**What you need to do**: Pull out every line of the material below and reproduce each one without any change.

** BEGIN Task material **

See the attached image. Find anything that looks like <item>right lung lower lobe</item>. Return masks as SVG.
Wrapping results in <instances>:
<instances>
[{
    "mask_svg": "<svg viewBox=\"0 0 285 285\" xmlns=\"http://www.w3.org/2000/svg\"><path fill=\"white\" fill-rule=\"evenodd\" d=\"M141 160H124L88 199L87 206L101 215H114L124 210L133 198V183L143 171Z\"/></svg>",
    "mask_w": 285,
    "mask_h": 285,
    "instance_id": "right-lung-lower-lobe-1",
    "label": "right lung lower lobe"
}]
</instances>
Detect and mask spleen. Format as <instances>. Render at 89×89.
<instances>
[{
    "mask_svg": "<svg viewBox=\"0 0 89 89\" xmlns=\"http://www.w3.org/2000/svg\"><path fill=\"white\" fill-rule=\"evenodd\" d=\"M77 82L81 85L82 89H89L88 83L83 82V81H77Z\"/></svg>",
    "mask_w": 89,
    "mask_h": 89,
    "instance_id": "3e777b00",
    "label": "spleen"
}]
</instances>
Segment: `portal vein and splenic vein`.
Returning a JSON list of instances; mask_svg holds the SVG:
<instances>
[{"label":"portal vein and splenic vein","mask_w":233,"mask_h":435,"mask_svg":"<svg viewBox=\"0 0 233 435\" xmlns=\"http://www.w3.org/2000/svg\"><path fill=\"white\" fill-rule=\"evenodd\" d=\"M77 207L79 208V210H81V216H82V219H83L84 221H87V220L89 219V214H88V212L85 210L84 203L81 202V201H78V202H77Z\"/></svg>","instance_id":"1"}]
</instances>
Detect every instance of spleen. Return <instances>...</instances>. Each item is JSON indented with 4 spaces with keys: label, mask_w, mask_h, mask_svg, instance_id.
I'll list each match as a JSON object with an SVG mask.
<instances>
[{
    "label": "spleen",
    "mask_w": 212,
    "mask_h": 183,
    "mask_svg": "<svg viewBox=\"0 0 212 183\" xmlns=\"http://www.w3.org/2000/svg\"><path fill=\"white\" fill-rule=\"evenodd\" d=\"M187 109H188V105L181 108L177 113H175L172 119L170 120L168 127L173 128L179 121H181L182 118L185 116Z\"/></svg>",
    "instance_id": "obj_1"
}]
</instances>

** END Task material **

**The reply**:
See the attached image. Find anything that looks like <item>right lung lower lobe</item>. Return masks as SVG.
Wrapping results in <instances>:
<instances>
[{
    "mask_svg": "<svg viewBox=\"0 0 285 285\" xmlns=\"http://www.w3.org/2000/svg\"><path fill=\"white\" fill-rule=\"evenodd\" d=\"M141 160H124L88 199L87 206L101 215H114L124 210L133 198V183L143 171Z\"/></svg>",
    "mask_w": 285,
    "mask_h": 285,
    "instance_id": "right-lung-lower-lobe-1",
    "label": "right lung lower lobe"
}]
</instances>
Detect and mask spleen. Format as <instances>. Render at 89×89.
<instances>
[{
    "mask_svg": "<svg viewBox=\"0 0 89 89\" xmlns=\"http://www.w3.org/2000/svg\"><path fill=\"white\" fill-rule=\"evenodd\" d=\"M77 82L81 85L82 89H89L88 83L83 82V81H77Z\"/></svg>",
    "mask_w": 89,
    "mask_h": 89,
    "instance_id": "3e777b00",
    "label": "spleen"
}]
</instances>
Segment: `portal vein and splenic vein`.
Returning a JSON list of instances; mask_svg holds the SVG:
<instances>
[{"label":"portal vein and splenic vein","mask_w":233,"mask_h":435,"mask_svg":"<svg viewBox=\"0 0 233 435\" xmlns=\"http://www.w3.org/2000/svg\"><path fill=\"white\" fill-rule=\"evenodd\" d=\"M77 207L79 208V210H81V216H82V219H83L84 221H87V220L89 219V214H88V212L85 210L84 203L81 202V201H78V202H77Z\"/></svg>","instance_id":"1"}]
</instances>
Detect every instance of spleen. Return <instances>...</instances>. Each item is JSON indented with 4 spaces with keys: label, mask_w, mask_h, mask_svg, instance_id.
I'll list each match as a JSON object with an SVG mask.
<instances>
[{
    "label": "spleen",
    "mask_w": 212,
    "mask_h": 183,
    "mask_svg": "<svg viewBox=\"0 0 212 183\" xmlns=\"http://www.w3.org/2000/svg\"><path fill=\"white\" fill-rule=\"evenodd\" d=\"M187 109H188V105L181 108L177 113H175L172 119L170 120L168 127L173 128L179 121H181L182 118L185 116Z\"/></svg>",
    "instance_id": "obj_1"
}]
</instances>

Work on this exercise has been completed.